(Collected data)
▼

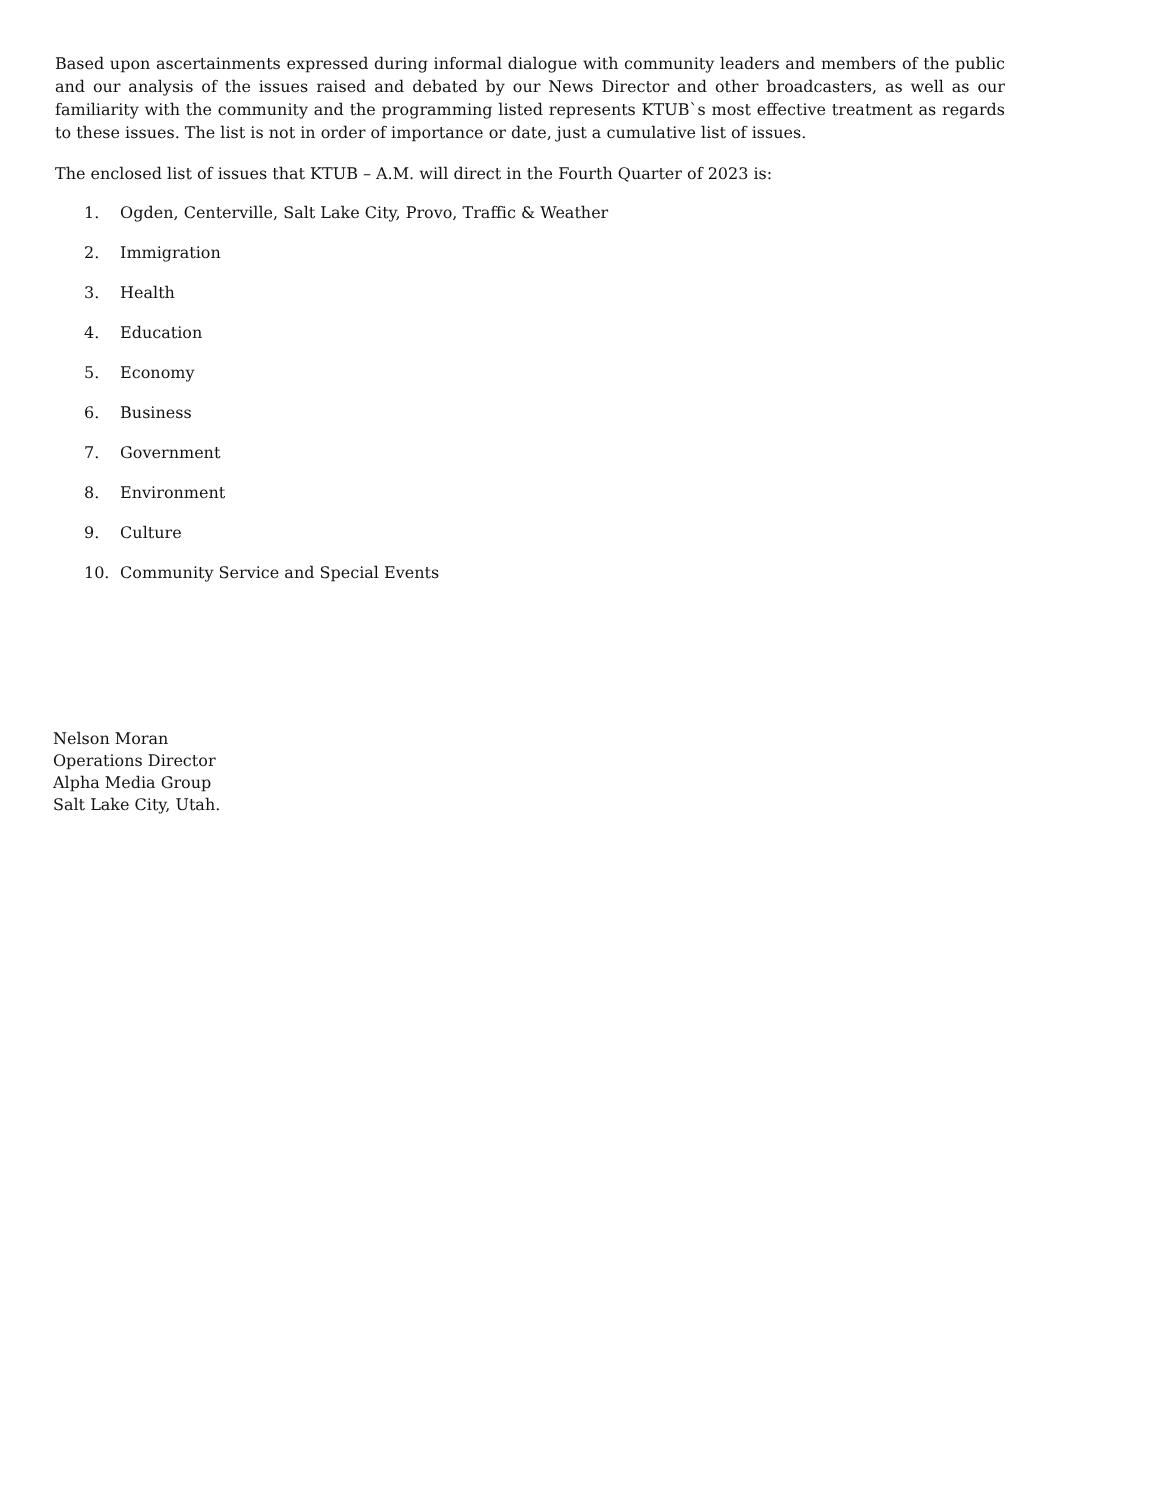Based upon ascertainments expressed during informal dialogue with community leaders and members of the public and our analysis of the issues raised and debated by our News Director and other broadcasters, as well as our familiarity with the community and the programming listed represents KTUB`s most effective treatment as regards to these issues. The list is not in order of importance or date, just a cumulative list of issues.
The enclosed list of issues that KTUB – A.M. will direct in the Fourth Quarter of 2023 is:
1. Ogden, Centerville, Salt Lake City, Provo, Traffic & Weather
2. Immigration
3. Health
4. Education
5. Economy
6. Business
7. Government
8. Environment
9. Culture
10. Community Service and Special Events
Nelson Moran
Operations Director
Alpha Media Group
Salt Lake City, Utah.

▲

Instructions for the task: Copy the records above exactly, leaving out every picture.

Your response:
Based upon ascertainments expressed during informal dialogue with community leaders and members of the public and our analysis of the issues raised and debated by our News Director and other broadcasters, as well as our familiarity with the community and the programming listed represents KTUB`s most effective treatment as regards to these issues. The list is not in order of importance or date, just a cumulative list of issues.
The enclosed list of issues that KTUB – A.M. will direct in the Fourth Quarter of 2023 is:
1. Ogden, Centerville, Salt Lake City, Provo, Traffic & Weather
2. Immigration
3. Health
4. Education
5. Economy
6. Business
7. Government
8. Environment
9. Culture
10. Community Service and Special Events
Nelson Moran
Operations Director
Alpha Media Group
Salt Lake City, Utah.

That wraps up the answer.